When Jessica Burns attempts suicide, rumors start to fly, saying that popular girl Avery bullied her to the point of taking her own life. Jessica’s best friend Brian documented the bullying via hidden cameras. A documentary (within the storyline) is being filmed at the school and tries to uncover the truth of what really happened. The movie’s storytelling takes a turn when the person filming the “documentary” steps in and actually acts as a catalyst for character development. It’s fascinating to see the “documentary” tracking every second of Avery’s confident facade crumbling in the wake of her guilt. One line in the movie stood out to me: “Hurt people hurt people.” Showing Avery’s off-kilter home life rescued her from the cardboard bully stereotype.

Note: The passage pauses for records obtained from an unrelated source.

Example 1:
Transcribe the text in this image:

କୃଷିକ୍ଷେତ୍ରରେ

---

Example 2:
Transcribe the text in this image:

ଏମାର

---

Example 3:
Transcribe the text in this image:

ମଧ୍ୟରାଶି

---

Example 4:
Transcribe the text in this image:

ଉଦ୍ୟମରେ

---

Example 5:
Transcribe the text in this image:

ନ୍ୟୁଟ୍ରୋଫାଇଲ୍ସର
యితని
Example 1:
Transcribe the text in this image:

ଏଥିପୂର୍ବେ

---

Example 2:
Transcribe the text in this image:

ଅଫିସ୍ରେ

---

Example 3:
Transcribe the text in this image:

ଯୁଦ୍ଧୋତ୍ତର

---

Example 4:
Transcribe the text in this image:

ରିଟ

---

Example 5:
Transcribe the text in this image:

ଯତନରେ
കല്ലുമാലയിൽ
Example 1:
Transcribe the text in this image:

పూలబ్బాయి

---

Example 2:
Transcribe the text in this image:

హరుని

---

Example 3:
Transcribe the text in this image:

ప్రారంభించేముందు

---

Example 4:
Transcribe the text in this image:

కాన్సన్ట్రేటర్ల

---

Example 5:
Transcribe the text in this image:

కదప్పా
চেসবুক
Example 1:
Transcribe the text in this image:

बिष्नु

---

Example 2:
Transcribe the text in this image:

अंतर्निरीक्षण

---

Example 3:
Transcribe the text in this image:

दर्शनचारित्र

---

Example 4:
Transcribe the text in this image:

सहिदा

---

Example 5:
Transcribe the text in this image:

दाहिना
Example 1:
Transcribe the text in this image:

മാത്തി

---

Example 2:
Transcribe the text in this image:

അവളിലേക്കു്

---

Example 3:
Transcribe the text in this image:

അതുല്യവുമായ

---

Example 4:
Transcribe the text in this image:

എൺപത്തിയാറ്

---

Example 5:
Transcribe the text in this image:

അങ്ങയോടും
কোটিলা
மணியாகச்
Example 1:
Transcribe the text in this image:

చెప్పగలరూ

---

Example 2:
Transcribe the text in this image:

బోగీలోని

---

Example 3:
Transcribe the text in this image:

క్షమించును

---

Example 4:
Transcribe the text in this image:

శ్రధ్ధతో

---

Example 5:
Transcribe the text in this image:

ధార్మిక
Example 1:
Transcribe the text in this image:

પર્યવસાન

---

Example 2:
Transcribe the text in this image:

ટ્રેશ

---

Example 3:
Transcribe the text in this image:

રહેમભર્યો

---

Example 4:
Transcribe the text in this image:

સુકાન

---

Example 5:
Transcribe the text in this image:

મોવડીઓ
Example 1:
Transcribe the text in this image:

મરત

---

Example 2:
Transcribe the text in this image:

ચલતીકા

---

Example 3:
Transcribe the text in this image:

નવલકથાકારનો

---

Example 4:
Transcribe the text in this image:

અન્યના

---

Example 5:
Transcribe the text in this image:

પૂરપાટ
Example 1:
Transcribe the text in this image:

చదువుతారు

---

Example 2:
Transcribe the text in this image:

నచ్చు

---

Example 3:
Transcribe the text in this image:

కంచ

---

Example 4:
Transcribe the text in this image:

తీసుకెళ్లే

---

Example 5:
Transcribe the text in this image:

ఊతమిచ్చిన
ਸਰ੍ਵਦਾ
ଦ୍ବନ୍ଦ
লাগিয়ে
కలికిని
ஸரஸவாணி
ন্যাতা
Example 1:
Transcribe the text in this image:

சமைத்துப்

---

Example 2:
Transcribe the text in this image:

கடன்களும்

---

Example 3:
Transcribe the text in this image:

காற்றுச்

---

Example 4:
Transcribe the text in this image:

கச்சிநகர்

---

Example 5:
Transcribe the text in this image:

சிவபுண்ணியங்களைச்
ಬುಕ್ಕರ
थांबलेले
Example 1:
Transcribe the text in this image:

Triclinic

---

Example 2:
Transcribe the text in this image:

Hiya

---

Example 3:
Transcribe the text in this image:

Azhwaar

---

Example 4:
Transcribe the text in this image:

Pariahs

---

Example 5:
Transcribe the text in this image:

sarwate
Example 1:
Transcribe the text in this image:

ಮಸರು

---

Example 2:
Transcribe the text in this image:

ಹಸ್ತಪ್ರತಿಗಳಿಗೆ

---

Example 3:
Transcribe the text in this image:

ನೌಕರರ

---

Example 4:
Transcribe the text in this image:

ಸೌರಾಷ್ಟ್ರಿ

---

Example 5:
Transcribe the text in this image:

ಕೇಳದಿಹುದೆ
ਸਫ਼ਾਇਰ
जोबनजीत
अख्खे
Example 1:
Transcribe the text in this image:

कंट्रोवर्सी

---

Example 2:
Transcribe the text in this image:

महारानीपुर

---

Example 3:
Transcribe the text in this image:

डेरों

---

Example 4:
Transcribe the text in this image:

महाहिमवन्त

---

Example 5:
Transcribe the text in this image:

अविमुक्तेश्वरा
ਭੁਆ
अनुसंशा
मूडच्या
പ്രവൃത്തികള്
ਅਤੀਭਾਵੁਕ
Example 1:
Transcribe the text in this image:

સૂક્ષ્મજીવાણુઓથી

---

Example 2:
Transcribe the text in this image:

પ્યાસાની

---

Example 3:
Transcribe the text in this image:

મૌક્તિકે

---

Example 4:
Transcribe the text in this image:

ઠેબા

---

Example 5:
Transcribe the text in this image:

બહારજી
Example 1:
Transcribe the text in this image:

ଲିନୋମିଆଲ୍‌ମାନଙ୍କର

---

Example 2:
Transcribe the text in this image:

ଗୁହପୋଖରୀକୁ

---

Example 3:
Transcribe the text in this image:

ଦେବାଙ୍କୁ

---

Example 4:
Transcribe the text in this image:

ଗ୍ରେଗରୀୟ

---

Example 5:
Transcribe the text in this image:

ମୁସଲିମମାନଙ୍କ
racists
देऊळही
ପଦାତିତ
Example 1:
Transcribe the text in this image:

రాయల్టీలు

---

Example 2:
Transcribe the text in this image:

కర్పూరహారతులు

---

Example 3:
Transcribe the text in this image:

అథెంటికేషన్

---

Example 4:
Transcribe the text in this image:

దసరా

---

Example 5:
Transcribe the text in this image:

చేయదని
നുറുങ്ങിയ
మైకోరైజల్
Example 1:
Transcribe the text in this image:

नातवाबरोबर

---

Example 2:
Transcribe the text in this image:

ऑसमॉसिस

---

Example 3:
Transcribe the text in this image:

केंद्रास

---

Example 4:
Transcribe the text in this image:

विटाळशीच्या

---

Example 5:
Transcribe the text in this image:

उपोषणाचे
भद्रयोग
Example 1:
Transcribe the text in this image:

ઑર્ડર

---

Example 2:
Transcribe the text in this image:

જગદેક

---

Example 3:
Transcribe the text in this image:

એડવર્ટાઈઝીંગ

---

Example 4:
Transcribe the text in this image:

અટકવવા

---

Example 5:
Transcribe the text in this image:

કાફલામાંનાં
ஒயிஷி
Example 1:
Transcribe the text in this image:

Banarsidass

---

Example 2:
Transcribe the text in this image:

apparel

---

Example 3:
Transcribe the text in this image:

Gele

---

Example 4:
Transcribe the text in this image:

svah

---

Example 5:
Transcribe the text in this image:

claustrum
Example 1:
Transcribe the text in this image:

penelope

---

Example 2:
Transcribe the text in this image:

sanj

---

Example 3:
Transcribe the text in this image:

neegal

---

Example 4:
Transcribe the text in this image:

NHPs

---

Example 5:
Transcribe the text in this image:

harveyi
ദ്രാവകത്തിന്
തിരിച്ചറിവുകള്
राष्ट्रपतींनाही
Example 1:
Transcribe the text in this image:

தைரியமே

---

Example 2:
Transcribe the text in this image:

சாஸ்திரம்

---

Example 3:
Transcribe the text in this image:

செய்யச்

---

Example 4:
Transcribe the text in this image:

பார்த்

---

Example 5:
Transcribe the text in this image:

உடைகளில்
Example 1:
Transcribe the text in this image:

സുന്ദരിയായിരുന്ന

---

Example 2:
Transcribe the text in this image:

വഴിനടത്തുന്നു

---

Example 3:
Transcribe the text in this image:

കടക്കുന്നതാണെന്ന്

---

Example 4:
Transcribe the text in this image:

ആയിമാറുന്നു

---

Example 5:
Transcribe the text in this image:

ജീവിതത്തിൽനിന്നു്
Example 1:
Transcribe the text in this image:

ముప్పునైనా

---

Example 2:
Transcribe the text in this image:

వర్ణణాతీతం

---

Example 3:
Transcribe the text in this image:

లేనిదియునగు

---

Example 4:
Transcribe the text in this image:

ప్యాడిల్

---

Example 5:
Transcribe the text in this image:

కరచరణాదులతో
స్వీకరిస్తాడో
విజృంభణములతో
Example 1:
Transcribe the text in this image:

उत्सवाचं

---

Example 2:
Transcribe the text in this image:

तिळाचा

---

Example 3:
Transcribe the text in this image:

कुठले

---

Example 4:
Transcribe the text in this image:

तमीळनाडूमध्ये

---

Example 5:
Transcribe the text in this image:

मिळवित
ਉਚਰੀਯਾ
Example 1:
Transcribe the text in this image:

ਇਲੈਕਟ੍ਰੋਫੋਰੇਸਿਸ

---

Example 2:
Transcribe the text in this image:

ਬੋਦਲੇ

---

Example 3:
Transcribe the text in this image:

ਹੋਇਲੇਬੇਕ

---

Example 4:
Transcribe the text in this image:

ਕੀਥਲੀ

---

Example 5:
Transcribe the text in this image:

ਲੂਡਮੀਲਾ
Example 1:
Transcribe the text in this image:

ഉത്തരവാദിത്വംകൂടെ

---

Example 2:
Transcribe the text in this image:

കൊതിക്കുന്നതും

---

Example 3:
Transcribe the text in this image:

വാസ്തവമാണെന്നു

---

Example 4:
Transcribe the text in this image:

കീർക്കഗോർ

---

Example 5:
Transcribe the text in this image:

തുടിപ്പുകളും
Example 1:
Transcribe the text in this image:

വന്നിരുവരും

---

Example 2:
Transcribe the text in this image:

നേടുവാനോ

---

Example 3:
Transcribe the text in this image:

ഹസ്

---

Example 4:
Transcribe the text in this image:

Another heartbreaking moment was when Jessica’s mother questions Brian why he didn’t show her the footage earlier. His guilt is immediate, and we understand that the toll of the suicide is equally painfully for the best friend and the parents.
The bullying is expected: physical and verbal abuse as well as nasty cyberbullying. However, Jessica’s attempted suicide goes to show that the effects of bullying piles up until students see no way out other than death. It’s a powerful, visceral message A Girl Like Her sends out, for both the bully and the bullied.